---- Texte source
L’artiste aime aussi, cependant, ne travailler que le visage : « J’aime faire les têtes seules. Il ne s’agit pas d’un quelconque attrait pour les têtes coupées mais plutôt de quelque chose qui se rapproche de la notion de cadrage photographique. Quand je fais un groupe, les personnages sont également plus ou moins grands comme s’ils étaient cadrés différemment. » Images et photographies sont d’ailleurs parmi ses principales sources d’inspiration, largement liée à son insatiable observation du monde, dont elle fait de ses personnages les rapporteurs privilégiés. A la fois unis et uniques, ils « sont tous des êtres différents », chacun portant haut les couleurs de son individualité, si perceptible à travers le regard, souvent gris-bleu, qui les caractérise. « Le regard, c’est ce que je vais poser en premier, car s’il n’y avait pas de regard, il n’y aurait pas cette présence, essentielle dans mon travail. » Parallèlement, ils n’ont pas d’âge et leur sexe n’a aucune importance. Libérés au maximum de tout attribut anecdotique, ils sont pourtant incroyablement là, parmi nous, perturbant, interrogeant et, bien souvent, nous renvoyant à notre propre singularité. Fascinée par l’interaction qui semble inéluctablement lier ses sculptures à leur public, l’artiste aime se tenir à l’écoute des sentiments des uns et des autres. « C’est très impressionnant de constater combien les gens se projettent, touchant de voir comme ils se livrent et parlent d’eux-mêmes. » Tel est le pouvoir des œuvres d’Agnès Baillon, qui plongent leur regard au plus profond de l’autre, de nous-même.
--------
---- Extraits de données
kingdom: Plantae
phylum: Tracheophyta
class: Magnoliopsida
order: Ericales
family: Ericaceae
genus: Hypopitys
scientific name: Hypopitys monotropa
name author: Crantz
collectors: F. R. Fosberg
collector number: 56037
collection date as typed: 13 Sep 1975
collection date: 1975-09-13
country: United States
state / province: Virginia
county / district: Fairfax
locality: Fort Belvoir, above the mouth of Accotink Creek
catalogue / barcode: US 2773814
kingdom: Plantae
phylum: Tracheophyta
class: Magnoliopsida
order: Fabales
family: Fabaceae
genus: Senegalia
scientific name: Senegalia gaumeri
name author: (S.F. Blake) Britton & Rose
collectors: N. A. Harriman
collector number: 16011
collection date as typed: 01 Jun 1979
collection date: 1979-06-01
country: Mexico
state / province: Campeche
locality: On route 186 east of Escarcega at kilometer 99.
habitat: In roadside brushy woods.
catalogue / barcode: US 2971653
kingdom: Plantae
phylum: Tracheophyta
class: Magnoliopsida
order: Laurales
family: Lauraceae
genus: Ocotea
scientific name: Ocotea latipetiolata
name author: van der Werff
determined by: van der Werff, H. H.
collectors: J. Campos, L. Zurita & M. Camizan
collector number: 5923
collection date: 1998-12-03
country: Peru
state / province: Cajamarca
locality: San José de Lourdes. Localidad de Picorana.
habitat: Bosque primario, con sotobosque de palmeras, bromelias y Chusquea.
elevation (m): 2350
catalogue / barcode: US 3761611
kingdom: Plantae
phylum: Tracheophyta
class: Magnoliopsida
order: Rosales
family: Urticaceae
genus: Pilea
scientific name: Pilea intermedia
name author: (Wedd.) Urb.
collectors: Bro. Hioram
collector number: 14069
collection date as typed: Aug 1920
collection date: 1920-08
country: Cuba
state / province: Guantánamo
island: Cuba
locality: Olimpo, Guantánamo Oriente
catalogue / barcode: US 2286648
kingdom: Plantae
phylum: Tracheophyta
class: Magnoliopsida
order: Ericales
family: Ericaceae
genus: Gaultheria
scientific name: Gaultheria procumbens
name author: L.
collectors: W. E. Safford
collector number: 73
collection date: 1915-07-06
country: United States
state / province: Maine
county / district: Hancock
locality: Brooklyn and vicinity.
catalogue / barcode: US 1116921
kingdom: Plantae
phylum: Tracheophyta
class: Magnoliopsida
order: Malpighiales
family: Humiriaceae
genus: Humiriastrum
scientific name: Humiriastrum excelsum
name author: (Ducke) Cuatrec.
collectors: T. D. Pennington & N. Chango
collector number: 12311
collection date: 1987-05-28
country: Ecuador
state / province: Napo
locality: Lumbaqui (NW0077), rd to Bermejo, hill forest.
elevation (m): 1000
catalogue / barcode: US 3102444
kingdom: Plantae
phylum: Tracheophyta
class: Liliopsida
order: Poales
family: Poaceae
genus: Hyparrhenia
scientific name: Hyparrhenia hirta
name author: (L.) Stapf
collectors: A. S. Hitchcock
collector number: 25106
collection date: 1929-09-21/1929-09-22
--------
*Travail demandé*
Recopiez le texte source en entier, sans y changer un seul mot. Appuyez-vous uniquement sur le texte source.

*Zone de réponse*
L’artiste aime aussi, cependant, ne travailler que le visage : « J’aime faire les têtes seules. Il ne s’agit pas d’un quelconque attrait pour les têtes coupées mais plutôt de quelque chose qui se rapproche de la notion de cadrage photographique. Quand je fais un groupe, les personnages sont également plus ou moins grands comme s’ils étaient cadrés différemment. » Images et photographies sont d’ailleurs parmi ses principales sources d’inspiration, largement liée à son insatiable observation du monde, dont elle fait de ses personnages les rapporteurs privilégiés. A la fois unis et uniques, ils « sont tous des êtres différents », chacun portant haut les couleurs de son individualité, si perceptible à travers le regard, souvent gris-bleu, qui les caractérise. « Le regard, c’est ce que je vais poser en premier, car s’il n’y avait pas de regard, il n’y aurait pas cette présence, essentielle dans mon travail. » Parallèlement, ils n’ont pas d’âge et leur sexe n’a aucune importance. Libérés au maximum de tout attribut anecdotique, ils sont pourtant incroyablement là, parmi nous, perturbant, interrogeant et, bien souvent, nous renvoyant à notre propre singularité. Fascinée par l’interaction qui semble inéluctablement lier ses sculptures à leur public, l’artiste aime se tenir à l’écoute des sentiments des uns et des autres. « C’est très impressionnant de constater combien les gens se projettent, touchant de voir comme ils se livrent et parlent d’eux-mêmes. » Tel est le pouvoir des œuvres d’Agnès Baillon, qui plongent leur regard au plus profond de l’autre, de nous-même.